#### [How to complete this task]
Look in the material below for the line with "23: (639, 455)" and the line with "49: (399, 509)", then set down exactly those two lines and all lines between, nothing more.

Available records section start

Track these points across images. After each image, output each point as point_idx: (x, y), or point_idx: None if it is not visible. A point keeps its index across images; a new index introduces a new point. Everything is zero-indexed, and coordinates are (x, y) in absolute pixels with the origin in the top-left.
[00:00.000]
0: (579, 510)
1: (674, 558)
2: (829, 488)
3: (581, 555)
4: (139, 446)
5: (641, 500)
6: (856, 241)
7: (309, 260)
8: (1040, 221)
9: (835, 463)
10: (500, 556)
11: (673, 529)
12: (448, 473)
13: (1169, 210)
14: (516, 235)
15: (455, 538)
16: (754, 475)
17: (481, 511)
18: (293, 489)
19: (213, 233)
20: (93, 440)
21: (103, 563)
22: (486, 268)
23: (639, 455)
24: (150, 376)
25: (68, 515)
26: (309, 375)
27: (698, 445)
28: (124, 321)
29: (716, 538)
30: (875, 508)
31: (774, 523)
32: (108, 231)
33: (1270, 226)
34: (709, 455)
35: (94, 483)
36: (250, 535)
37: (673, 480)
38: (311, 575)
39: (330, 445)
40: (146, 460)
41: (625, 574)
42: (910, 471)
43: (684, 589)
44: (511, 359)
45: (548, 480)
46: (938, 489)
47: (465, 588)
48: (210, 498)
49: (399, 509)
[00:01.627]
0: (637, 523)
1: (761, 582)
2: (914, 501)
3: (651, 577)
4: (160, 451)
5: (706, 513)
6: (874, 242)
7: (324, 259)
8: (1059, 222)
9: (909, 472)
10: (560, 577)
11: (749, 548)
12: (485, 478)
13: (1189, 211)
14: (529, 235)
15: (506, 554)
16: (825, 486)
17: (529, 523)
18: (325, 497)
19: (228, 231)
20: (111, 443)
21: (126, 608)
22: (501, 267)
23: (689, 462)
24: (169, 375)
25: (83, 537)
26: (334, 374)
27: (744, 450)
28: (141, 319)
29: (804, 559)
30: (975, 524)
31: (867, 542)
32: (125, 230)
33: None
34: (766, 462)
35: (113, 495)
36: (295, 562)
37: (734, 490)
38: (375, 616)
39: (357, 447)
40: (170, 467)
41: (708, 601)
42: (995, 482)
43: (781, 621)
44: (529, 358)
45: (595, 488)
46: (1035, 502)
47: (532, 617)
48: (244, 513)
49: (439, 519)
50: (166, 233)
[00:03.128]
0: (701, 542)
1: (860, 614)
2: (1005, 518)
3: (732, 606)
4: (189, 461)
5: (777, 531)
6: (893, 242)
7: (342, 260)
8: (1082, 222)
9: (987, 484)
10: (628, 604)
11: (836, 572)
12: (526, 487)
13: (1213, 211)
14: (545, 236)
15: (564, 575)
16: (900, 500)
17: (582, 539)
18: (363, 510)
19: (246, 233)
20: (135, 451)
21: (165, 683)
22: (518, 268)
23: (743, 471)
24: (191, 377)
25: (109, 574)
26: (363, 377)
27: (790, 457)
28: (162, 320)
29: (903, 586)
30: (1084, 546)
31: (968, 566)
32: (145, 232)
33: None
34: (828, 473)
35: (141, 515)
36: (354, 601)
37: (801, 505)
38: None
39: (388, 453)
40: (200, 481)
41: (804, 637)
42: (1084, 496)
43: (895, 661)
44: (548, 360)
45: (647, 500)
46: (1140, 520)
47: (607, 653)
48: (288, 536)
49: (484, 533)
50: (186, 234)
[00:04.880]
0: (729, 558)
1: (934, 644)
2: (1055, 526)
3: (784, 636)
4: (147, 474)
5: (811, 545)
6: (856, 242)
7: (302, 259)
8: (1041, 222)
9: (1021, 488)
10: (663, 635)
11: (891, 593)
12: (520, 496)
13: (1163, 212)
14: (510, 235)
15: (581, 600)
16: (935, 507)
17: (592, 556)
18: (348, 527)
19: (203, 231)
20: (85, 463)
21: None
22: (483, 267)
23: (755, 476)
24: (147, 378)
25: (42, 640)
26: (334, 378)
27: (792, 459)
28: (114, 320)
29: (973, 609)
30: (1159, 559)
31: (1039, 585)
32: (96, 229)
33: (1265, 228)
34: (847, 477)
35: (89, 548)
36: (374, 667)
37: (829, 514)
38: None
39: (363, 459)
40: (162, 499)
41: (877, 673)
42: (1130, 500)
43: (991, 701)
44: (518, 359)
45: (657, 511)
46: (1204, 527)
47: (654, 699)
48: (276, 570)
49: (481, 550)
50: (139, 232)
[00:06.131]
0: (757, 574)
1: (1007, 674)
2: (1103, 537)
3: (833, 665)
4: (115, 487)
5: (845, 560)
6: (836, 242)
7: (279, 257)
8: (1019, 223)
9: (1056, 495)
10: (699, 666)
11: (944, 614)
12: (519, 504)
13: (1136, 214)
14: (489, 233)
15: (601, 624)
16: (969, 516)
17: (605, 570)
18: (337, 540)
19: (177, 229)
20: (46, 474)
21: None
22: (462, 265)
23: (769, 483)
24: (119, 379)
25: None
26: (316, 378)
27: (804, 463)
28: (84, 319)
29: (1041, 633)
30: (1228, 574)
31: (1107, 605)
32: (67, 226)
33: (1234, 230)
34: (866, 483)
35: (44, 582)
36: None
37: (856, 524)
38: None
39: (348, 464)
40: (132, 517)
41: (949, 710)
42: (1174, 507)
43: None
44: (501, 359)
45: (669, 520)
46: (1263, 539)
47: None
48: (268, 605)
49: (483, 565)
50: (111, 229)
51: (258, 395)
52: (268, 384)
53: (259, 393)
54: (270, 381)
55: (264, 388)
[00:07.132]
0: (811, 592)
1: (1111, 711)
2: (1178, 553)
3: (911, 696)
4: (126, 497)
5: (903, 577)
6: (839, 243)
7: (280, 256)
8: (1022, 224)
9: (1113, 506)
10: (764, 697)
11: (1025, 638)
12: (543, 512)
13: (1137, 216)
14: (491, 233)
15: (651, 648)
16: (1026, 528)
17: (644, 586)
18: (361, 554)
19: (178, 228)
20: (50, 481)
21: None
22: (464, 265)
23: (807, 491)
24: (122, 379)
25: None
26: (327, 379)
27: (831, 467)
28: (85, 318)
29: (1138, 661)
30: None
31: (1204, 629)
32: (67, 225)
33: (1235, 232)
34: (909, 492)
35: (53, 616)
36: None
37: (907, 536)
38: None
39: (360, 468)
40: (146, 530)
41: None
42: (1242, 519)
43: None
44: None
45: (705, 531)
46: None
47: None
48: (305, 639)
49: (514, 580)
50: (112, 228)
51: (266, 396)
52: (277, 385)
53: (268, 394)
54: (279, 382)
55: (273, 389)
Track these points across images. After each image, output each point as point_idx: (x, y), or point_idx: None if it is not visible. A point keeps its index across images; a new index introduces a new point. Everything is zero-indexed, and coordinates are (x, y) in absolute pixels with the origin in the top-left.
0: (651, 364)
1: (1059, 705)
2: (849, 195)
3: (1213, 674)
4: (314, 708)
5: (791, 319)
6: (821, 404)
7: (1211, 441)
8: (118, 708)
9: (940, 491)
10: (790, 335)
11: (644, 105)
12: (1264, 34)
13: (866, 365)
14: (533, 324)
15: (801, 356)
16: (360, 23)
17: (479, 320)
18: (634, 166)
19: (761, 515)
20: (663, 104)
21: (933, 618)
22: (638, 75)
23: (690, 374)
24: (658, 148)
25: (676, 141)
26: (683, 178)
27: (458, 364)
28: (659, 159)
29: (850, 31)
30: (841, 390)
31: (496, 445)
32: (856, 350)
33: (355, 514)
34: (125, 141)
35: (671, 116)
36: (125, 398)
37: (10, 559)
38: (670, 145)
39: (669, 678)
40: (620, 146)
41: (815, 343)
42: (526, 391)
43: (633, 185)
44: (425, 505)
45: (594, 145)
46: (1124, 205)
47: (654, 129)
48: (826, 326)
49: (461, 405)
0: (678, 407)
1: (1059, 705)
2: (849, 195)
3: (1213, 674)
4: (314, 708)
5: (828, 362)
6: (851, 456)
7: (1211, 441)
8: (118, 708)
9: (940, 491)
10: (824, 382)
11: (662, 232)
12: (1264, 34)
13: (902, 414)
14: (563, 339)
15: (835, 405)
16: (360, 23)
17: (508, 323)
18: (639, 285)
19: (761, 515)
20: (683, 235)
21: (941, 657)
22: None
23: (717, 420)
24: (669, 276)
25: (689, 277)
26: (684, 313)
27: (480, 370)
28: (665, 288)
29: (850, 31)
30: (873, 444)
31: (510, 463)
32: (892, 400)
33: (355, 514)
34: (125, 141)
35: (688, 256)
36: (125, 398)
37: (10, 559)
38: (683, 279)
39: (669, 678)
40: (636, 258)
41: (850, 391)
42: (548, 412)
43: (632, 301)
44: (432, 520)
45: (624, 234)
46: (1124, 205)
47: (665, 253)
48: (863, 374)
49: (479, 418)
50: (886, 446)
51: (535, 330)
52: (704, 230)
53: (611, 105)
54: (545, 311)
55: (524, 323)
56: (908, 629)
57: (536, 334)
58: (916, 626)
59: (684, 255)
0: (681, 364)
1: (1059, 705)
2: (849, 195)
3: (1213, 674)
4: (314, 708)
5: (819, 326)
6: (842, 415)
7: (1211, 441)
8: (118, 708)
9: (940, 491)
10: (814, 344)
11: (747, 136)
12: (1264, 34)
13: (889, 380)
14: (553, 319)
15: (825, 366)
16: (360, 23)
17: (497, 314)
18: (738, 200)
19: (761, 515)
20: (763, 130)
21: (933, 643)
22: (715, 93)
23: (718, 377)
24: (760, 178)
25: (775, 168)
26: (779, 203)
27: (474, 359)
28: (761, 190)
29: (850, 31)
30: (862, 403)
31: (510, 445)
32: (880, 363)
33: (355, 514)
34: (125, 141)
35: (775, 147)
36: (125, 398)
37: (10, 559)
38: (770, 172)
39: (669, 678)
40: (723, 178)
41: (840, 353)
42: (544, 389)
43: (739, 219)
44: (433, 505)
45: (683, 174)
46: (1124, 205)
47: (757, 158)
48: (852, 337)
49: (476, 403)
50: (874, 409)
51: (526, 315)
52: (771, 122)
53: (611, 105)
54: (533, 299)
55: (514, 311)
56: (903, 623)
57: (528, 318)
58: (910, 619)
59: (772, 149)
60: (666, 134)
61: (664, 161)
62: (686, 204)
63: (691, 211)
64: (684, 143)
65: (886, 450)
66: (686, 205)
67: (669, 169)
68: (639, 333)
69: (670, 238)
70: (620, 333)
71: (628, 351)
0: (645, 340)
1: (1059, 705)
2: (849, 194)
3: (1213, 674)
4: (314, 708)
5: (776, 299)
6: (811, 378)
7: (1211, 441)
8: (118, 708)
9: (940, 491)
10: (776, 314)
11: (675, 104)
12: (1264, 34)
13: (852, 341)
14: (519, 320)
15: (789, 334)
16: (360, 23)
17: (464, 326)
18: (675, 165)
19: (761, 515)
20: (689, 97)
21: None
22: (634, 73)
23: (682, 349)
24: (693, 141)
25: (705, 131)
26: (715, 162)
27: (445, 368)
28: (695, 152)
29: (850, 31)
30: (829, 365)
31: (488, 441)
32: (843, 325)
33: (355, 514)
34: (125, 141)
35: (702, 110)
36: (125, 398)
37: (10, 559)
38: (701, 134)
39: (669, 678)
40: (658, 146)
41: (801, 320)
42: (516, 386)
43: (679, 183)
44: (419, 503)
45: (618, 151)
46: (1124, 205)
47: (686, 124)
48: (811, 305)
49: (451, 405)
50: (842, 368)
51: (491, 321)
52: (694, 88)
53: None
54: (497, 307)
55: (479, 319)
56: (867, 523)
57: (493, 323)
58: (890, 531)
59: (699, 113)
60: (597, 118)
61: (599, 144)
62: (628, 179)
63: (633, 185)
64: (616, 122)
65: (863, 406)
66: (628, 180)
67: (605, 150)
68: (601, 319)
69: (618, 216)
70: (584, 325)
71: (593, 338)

Available records section end

#### [Solved exercise]
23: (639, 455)
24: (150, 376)
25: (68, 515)
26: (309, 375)
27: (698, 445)
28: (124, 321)
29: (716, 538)
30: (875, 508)
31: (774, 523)
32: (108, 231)
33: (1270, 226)
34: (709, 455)
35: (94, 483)
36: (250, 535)
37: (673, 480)
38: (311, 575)
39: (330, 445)
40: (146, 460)
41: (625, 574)
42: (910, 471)
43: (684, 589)
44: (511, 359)
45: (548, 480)
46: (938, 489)
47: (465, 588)
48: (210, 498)
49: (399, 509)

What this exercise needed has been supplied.